October 16th, 2018 · No Comments

Council cuts a concern

By Ellie Hayden

Local residents’ associations, business improvement areas, and community organizations are concerned that reducing Toronto City Council from 47 to 25 seats will wreak havoc with the business of the city in their neighbourhoods.

“Clearly Ford is going to put his foot down wherever he feels like putting his foot down,” said David Harrison, chair of the Annex Residents’ Association (ARA), of the premier’s threat to use the notwithstanding clause.

The notwithstanding clause refers to Section 33 of the Canadian Constitution, which allows governments to pass laws that may contravene the Charter of Rights and Freedoms, after a judge rules a law unconstitutional.

The provincial government introduced legislation that invoked the notwithstanding clause after the Superior Court of Justice ruled that reducing city council in the midst of an election breached the charter’s freedom of expression clause.

Harrison recently sent a letter to all Members of Provincial Parliament urging them to exercise their free vote to “truly represent the people of Ontario” and to “vote NOT to use the notwithstanding clause”.

“I think there’s shock, I think there’s dismay, and I think there’s astonishment,” said Sue Dexter, who sits on the board of the Harbord Village Residents’ Association (HVRA), of the cuts to council. “The astonishment is that there have been no breaks on a premier who said he wants to rule the roost. But if he’s going to do that, this isn’t the way to do it.”

The issue became moot after the Ontario Court of Appeal stayed the lower court’s ruling, essentially setting it aside pending appeal, and allowing the province’s cut to go ahead.

Joe Cressy (Ward 20, Trinity-Spadina) will now be running in the new Ward 10, Spadina-Fort York, which is south of the Annex, and Mike Layton (Ward 19, Trinity-Spadina) will be running for councillor in new Ward 11, University-Rosedale.

Brian Burchell, chair of the Bloor Annex and Mirvish Village BIAs (who also publishes this newspaper), characterizes city councillors as the squeaky wheels of municipal government who often kick-start action that’s been delayed by city bureaucracy.

He’s worried that councillors under the 25-ward system will “have too many constituents to serve, on average 110,000 each, and they will have to cherry-pick the files that get their attention.”

“The presumption is that…each councillor will have to have a much larger staff to accommodate the needs of the ward,” said Harrison. “All of a sudden we have to train new people. It’s going to be a lot of work.”

For Sue Dexter more staff isn’t always an effective solution.
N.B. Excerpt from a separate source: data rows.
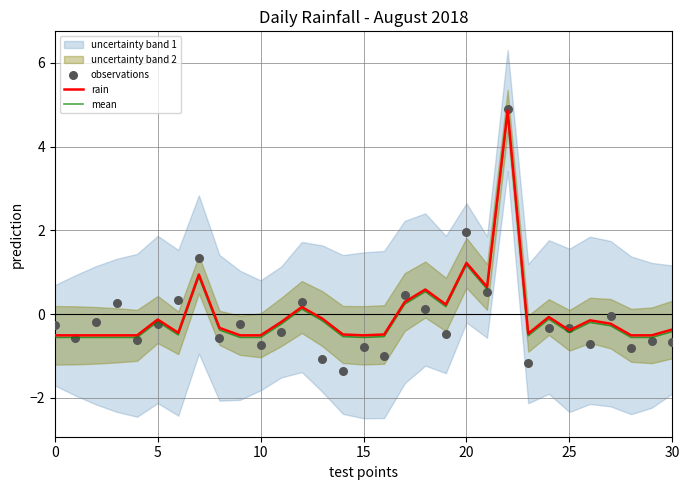

Which series has the largest total across all categories?

rain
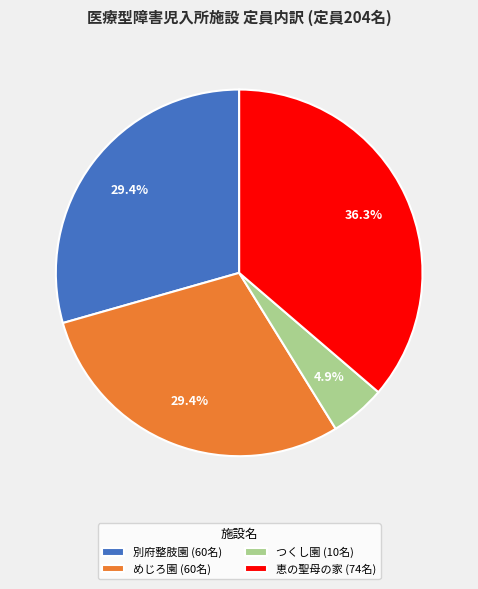

Which slice is the smallest?

つくし園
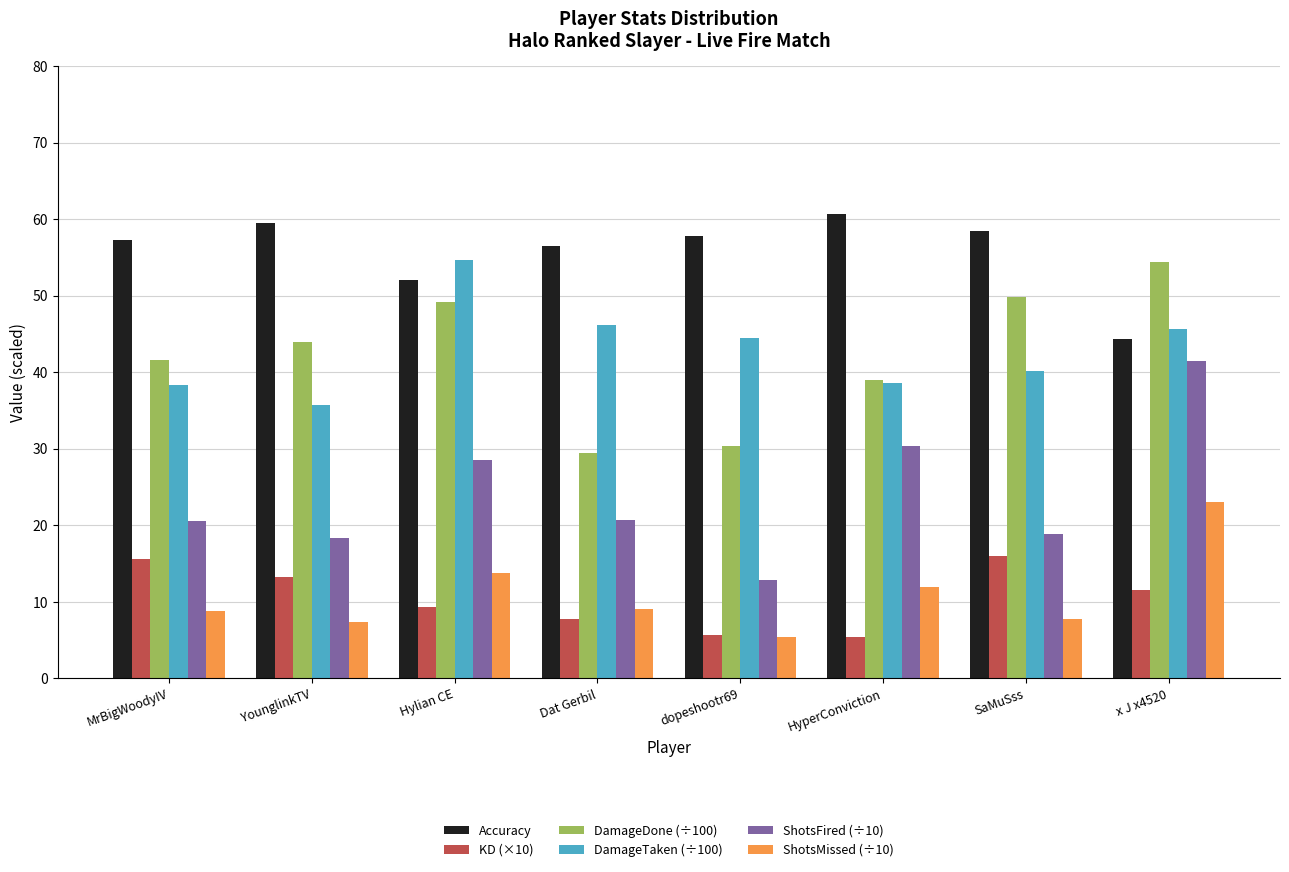

What is the label of the 3rd bar from the left?

Hylian CE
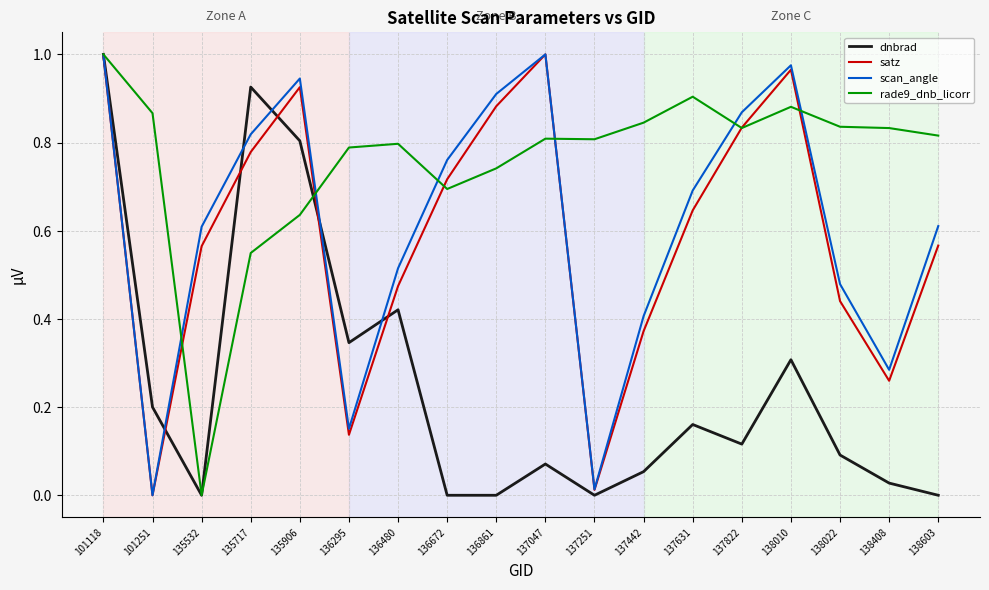

Which category has the lowest value in the rade9_dnb_licorr series?

135532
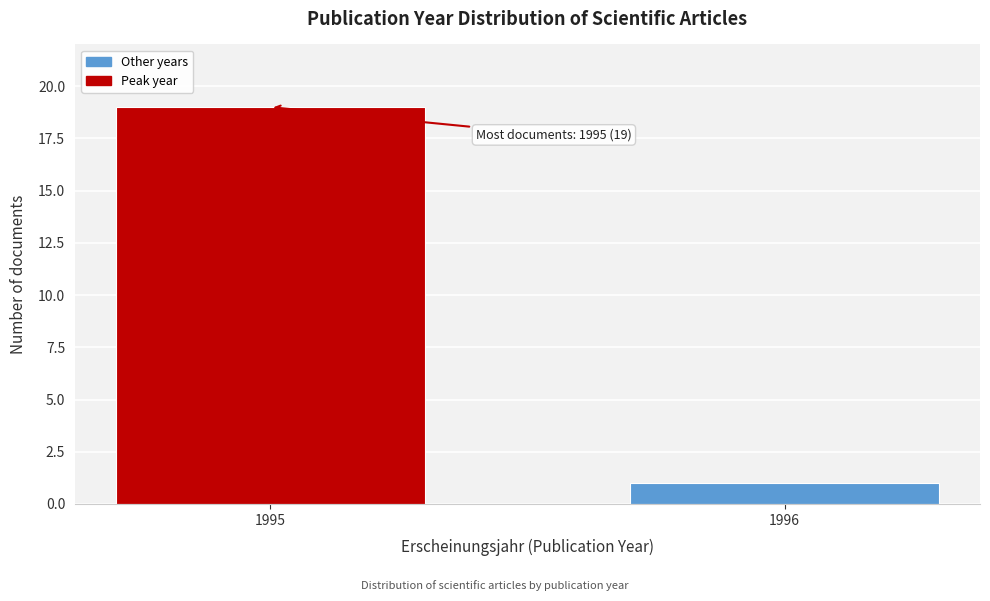

Reading right to left, what are all the values shown in this chart?

1	19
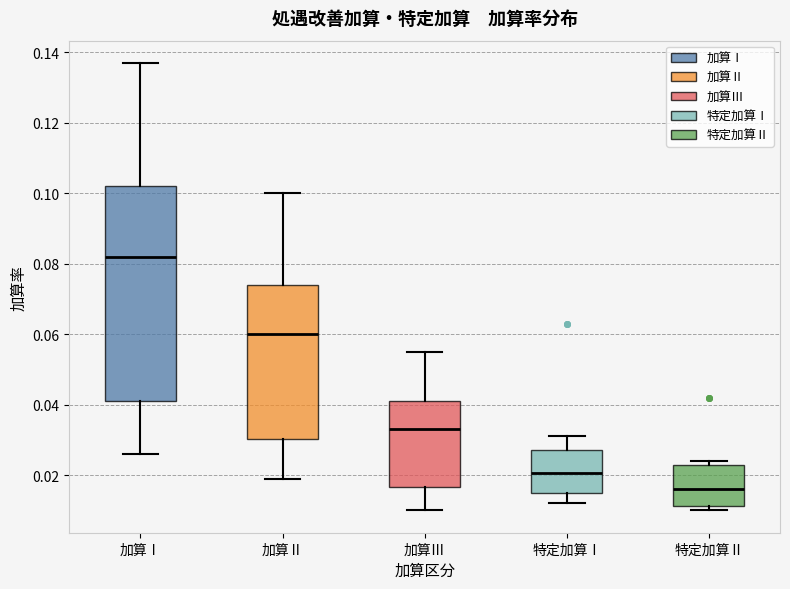

Reading left to right, read every box against the y-axis: the position of its median line, the range the box covers, and the ends of its whiskers. The values are not printed on the chart, so give them approximately, as read against the axis.

加算Ⅰ: median 0.082, box 0.042 to 0.102, whiskers 0.026 to 0.138
加算Ⅱ: median 0.060, box 0.030 to 0.074, whiskers 0.020 to 0.100
加算Ⅲ: median 0.034, box 0.016 to 0.042, whiskers 0.010 to 0.056
特定加算Ⅰ: median 0.020, box 0.016 to 0.028, whiskers 0.012 to 0.032
特定加算Ⅱ: median 0.016, box 0.012 to 0.024, whiskers 0.010 to 0.024 (just above the box's upper edge)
“Staff can field some things really well, but if it’s a complicated matter you need the councillor,” she said. “If it’s the councillor who produces legislation, then what you want to do is have a clear line of communication with the councillor.”
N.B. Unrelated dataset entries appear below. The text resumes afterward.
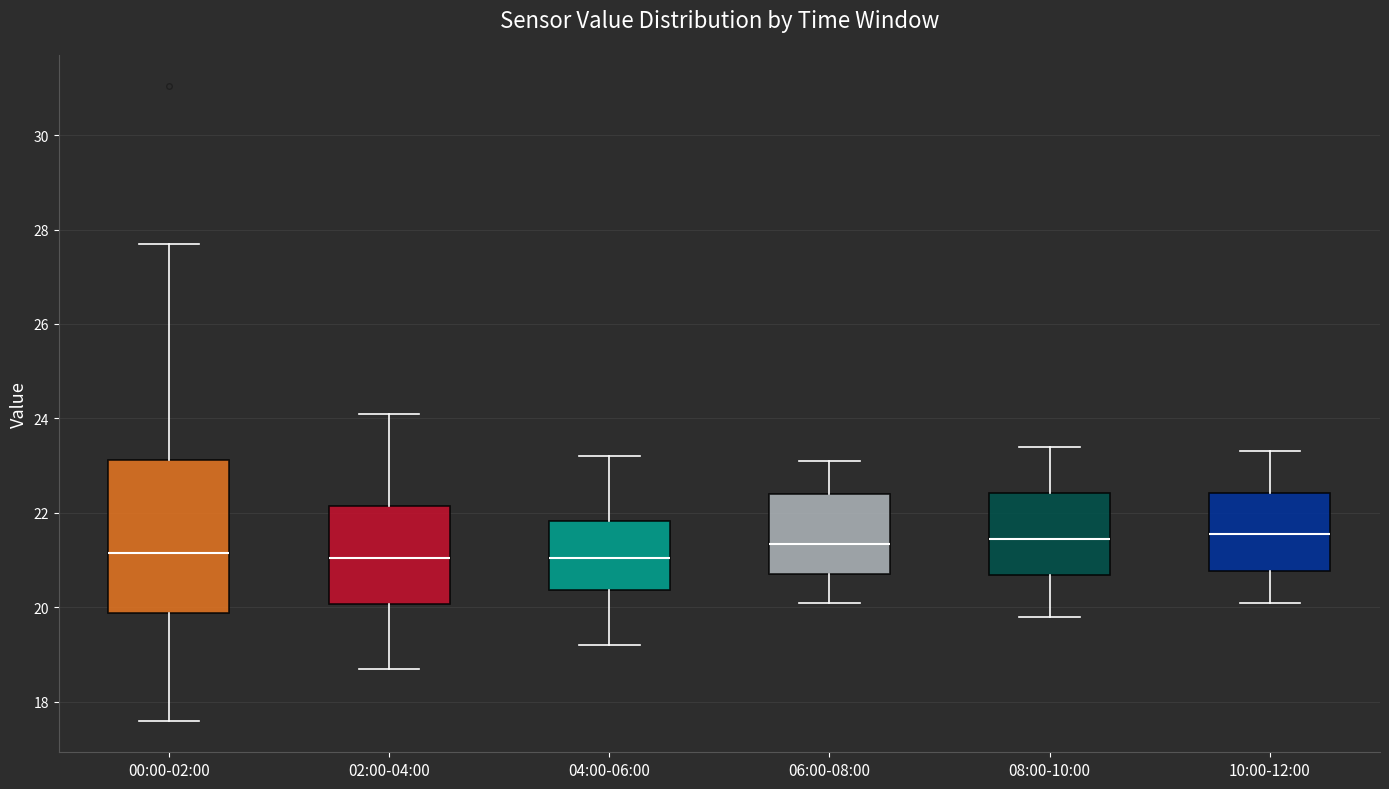

Which box is the tallest, from its lower edge to its upper edge?

00:00-02:00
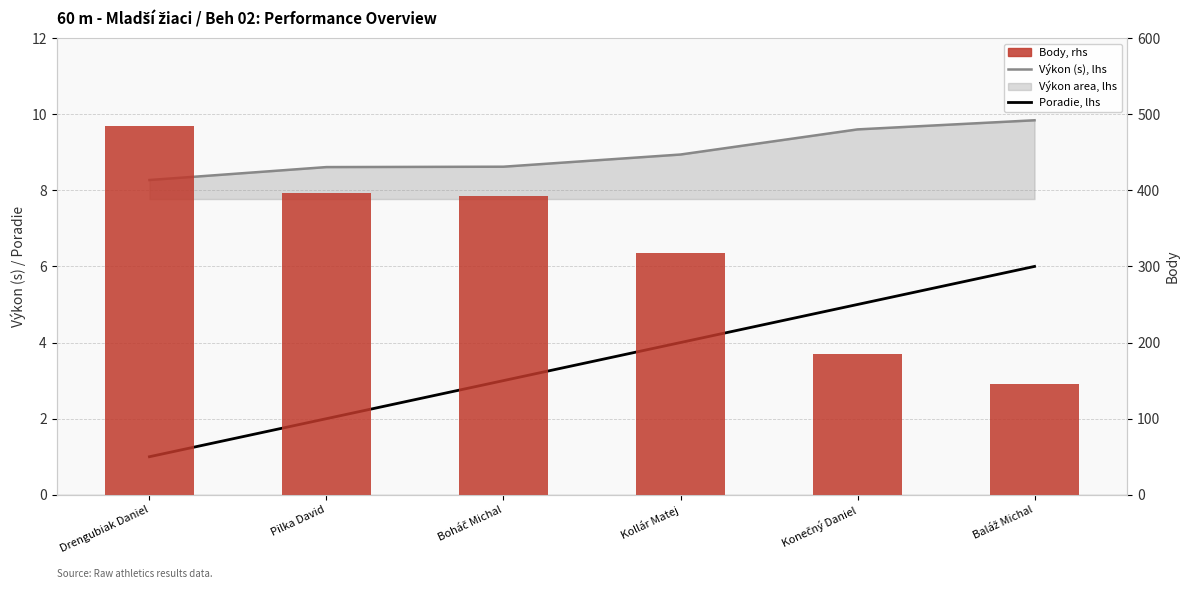

True or false: Body has a value of 46.0 at Baláž Michal.

False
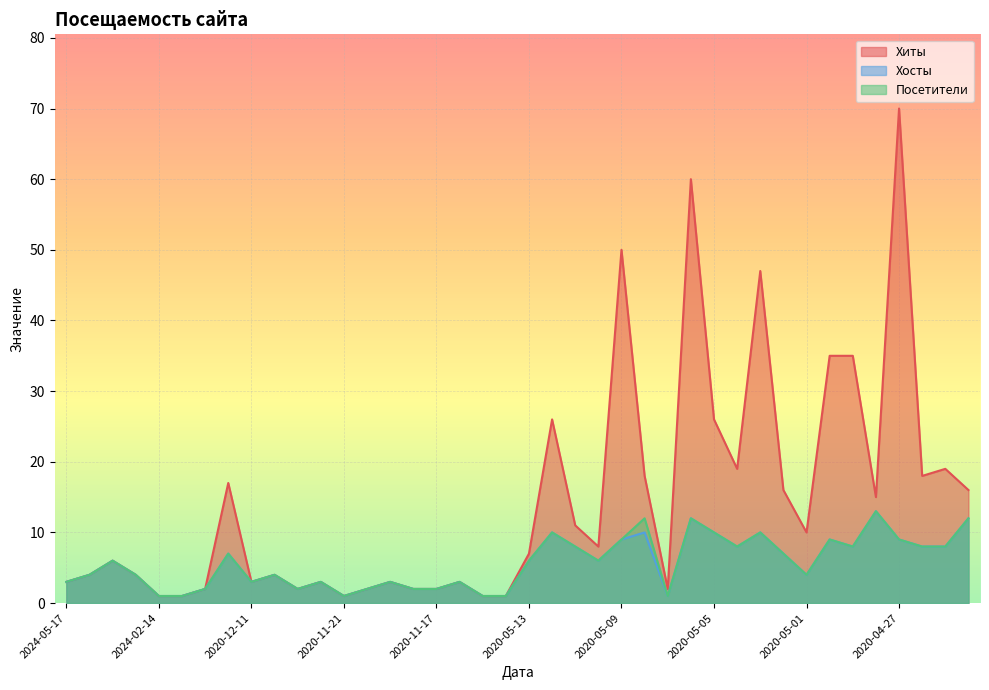

How many interior local valleys does the Хосты series have?

8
That said, an increase in staff seems inevitable if councillors are to continue to serve their constituents effectively. But that means more money, which will eat into the $25 million that will be saved (according to Ford) by reducing council.

“If you’re adding ward assistants, say two ward assistants equal one councillor in terms of income, so in the end, your savings aren’t even there,” said Dexter.

Burchell agreed, saying “councillors will have to hire more staff and the cost to change the 25-ward system is in the millions.”

While the city’s own estimates suggest that cutting council will save approximately $2 per Toronto resident, “the real cost in losing an advocate for your concerns is much more,” he argued.

Still Burchell, Dexter, and Harrison remain hopeful.

“In a way, BIAs are like mini-municipalities, born of necessity, that have taken root and made Toronto as a whole a so much more livable place,” said Burchell.

For her part, Dexter said that “the [provincial] government has done something that is ill considered, but we have to be smarter than that.”

In the same vein, speaking on behalf of the ARA, Harrison said, “It becomes very important for residents to get involved. I think more will devolve to us in a funny way.”